# Try it
Reproduce each record verbatim, images excluded.

# Extracted data entries
+ + +

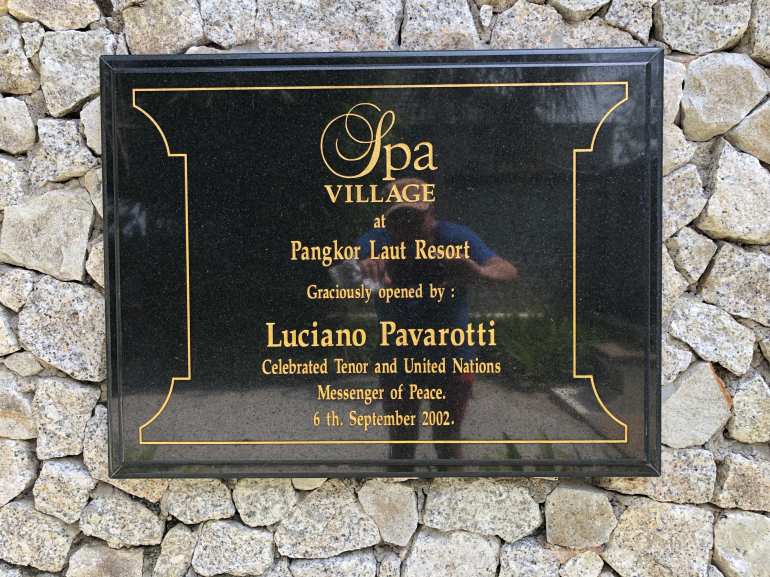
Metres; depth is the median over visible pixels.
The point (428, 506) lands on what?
rock
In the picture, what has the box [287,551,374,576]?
stone
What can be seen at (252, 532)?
rock
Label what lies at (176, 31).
rock
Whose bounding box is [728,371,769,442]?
rock
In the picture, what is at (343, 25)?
rock
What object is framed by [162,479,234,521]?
stone
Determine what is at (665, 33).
rock
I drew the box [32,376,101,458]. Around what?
rock
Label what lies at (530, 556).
stone
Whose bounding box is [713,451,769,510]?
rock
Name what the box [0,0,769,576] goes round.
stone wall
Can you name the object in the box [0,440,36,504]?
rock
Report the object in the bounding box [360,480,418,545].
rock
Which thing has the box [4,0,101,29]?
rock
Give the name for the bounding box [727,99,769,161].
rock
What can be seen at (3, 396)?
rock
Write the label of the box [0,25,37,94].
rock
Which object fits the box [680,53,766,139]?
rock
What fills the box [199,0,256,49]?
rock
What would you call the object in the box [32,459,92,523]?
rock
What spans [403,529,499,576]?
rock
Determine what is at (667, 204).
rock
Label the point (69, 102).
rock
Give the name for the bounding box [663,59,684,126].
rock
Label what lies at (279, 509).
stone
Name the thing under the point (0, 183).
rock
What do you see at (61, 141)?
rock
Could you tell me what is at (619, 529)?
rock
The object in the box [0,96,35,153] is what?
rock
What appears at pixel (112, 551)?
stone
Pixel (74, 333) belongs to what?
rock
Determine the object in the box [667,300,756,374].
rock
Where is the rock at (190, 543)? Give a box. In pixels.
[154,524,195,576]
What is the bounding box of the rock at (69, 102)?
[39,29,116,115]
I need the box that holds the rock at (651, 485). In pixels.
[606,449,716,503]
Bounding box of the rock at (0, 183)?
[0,156,28,206]
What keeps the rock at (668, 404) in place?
in the stone wall
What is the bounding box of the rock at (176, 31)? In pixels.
[122,1,204,54]
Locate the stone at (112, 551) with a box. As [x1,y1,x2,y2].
[67,543,144,576]
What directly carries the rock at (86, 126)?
in the stone wall
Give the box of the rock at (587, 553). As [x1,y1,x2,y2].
[558,550,604,576]
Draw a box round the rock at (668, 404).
[663,361,732,447]
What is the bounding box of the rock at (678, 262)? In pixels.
[664,229,714,282]
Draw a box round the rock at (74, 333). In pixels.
[17,277,104,378]
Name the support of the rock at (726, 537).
in the stone wall
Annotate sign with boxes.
[101,48,663,477]
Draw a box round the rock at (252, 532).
[192,519,275,576]
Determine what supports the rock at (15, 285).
in the stone wall
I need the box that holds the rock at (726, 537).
[712,512,769,576]
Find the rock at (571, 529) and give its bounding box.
[544,484,615,548]
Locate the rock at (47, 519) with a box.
[0,499,76,569]
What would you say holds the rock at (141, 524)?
in the stone wall
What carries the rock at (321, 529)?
in the stone wall
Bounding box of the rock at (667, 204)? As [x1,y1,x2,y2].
[663,163,705,233]
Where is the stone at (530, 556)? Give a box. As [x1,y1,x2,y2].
[498,536,562,576]
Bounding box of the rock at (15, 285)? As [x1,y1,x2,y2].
[0,267,35,309]
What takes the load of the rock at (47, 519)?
in the stone wall
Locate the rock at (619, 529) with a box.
[603,499,710,576]
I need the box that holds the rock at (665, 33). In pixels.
[655,0,752,55]
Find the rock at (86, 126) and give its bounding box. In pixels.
[80,96,101,152]
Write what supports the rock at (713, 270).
in the stone wall
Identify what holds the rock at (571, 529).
in the stone wall
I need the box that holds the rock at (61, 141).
[32,118,95,182]
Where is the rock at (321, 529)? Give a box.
[277,483,380,558]
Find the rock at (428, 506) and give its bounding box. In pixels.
[421,479,540,542]
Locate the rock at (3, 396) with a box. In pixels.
[0,373,36,440]
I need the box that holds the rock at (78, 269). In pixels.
[0,189,93,281]
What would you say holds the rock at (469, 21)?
in the stone wall
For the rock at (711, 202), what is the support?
in the stone wall
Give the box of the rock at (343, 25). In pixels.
[256,0,402,52]
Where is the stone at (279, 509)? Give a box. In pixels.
[235,479,295,525]
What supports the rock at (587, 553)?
in the stone wall
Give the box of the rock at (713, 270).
[700,245,769,322]
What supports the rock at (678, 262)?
in the stone wall
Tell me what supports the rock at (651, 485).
in the stone wall
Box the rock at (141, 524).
[77,489,164,546]
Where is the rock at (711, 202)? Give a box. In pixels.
[699,143,769,242]
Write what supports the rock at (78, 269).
in the stone wall
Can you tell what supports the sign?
attached to the stone wall
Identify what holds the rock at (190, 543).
in the stone wall
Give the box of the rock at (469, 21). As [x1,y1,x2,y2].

+ + +

# Response to the exercise
Metres; depth is the median over visible pixels.
The point (428, 506) lands on what?
rock
In the picture, what has the box [287,551,374,576]?
stone
What can be seen at (252, 532)?
rock
Label what lies at (176, 31).
rock
Whose bounding box is [728,371,769,442]?
rock
In the picture, what is at (343, 25)?
rock
What object is framed by [162,479,234,521]?
stone
Determine what is at (665, 33).
rock
I drew the box [32,376,101,458]. Around what?
rock
Label what lies at (530, 556).
stone
Whose bounding box is [713,451,769,510]?
rock
Name what the box [0,0,769,576] goes round.
stone wall
Can you name the object in the box [0,440,36,504]?
rock
Report the object in the bounding box [360,480,418,545].
rock
Which thing has the box [4,0,101,29]?
rock
Give the name for the bounding box [727,99,769,161].
rock
What can be seen at (3, 396)?
rock
Write the label of the box [0,25,37,94].
rock
Which object fits the box [680,53,766,139]?
rock
What fills the box [199,0,256,49]?
rock
What would you call the object in the box [32,459,92,523]?
rock
What spans [403,529,499,576]?
rock
Determine what is at (667, 204).
rock
Label the point (69, 102).
rock
Give the name for the bounding box [663,59,684,126].
rock
Label what lies at (279, 509).
stone
Name the thing under the point (0, 183).
rock
What do you see at (61, 141)?
rock
Could you tell me what is at (619, 529)?
rock
The object in the box [0,96,35,153] is what?
rock
What appears at pixel (112, 551)?
stone
Pixel (74, 333) belongs to what?
rock
Determine the object in the box [667,300,756,374].
rock
Where is the rock at (190, 543)? Give a box. In pixels.
[154,524,195,576]
What is the bounding box of the rock at (69, 102)?
[39,29,116,115]
I need the box that holds the rock at (651, 485). In pixels.
[606,449,716,503]
Bounding box of the rock at (0, 183)?
[0,156,28,206]
What keeps the rock at (668, 404) in place?
in the stone wall
What is the bounding box of the rock at (176, 31)? In pixels.
[122,1,204,54]
Locate the stone at (112, 551) with a box. As [x1,y1,x2,y2].
[67,543,144,576]
What directly carries the rock at (86, 126)?
in the stone wall
Give the box of the rock at (587, 553). As [x1,y1,x2,y2].
[558,550,604,576]
Draw a box round the rock at (668, 404).
[663,361,732,447]
What is the bounding box of the rock at (678, 262)? In pixels.
[664,229,714,282]
Draw a box round the rock at (74, 333). In pixels.
[17,277,104,378]
Name the support of the rock at (726, 537).
in the stone wall
Annotate sign with boxes.
[101,48,663,477]
Draw a box round the rock at (252, 532).
[192,519,275,576]
Determine what supports the rock at (15, 285).
in the stone wall
I need the box that holds the rock at (726, 537).
[712,512,769,576]
Find the rock at (571, 529) and give its bounding box.
[544,484,615,548]
Locate the rock at (47, 519) with a box.
[0,499,76,569]
What would you say holds the rock at (141, 524)?
in the stone wall
What carries the rock at (321, 529)?
in the stone wall
Bounding box of the rock at (667, 204)? As [x1,y1,x2,y2].
[663,163,705,233]
Where is the stone at (530, 556)? Give a box. As [x1,y1,x2,y2].
[498,536,562,576]
Bounding box of the rock at (15, 285)? As [x1,y1,x2,y2].
[0,267,35,309]
What takes the load of the rock at (47, 519)?
in the stone wall
Locate the rock at (619, 529) with a box.
[603,499,710,576]
I need the box that holds the rock at (665, 33). In pixels.
[655,0,752,55]
Find the rock at (86, 126) and give its bounding box. In pixels.
[80,96,101,152]
Write what supports the rock at (713, 270).
in the stone wall
Identify what holds the rock at (571, 529).
in the stone wall
I need the box that holds the rock at (61, 141).
[32,118,95,182]
Where is the rock at (321, 529)? Give a box.
[277,483,380,558]
Find the rock at (428, 506) and give its bounding box. In pixels.
[421,479,540,542]
Locate the rock at (3, 396) with a box. In pixels.
[0,373,36,440]
I need the box that holds the rock at (78, 269). In pixels.
[0,189,93,281]
What would you say holds the rock at (469, 21)?
in the stone wall
For the rock at (711, 202), what is the support?
in the stone wall
Give the box of the rock at (343, 25). In pixels.
[256,0,402,52]
Where is the stone at (279, 509)? Give a box. In pixels.
[235,479,295,525]
What supports the rock at (587, 553)?
in the stone wall
Give the box of the rock at (713, 270).
[700,245,769,322]
What supports the rock at (678, 262)?
in the stone wall
Tell me what supports the rock at (651, 485).
in the stone wall
Box the rock at (141, 524).
[77,489,164,546]
Where is the rock at (711, 202)? Give a box. In pixels.
[699,143,769,242]
Write what supports the rock at (78, 269).
in the stone wall
Can you tell what supports the sign?
attached to the stone wall
Identify what holds the rock at (190, 543).
in the stone wall
Give the box of the rock at (469, 21). As [x1,y1,x2,y2].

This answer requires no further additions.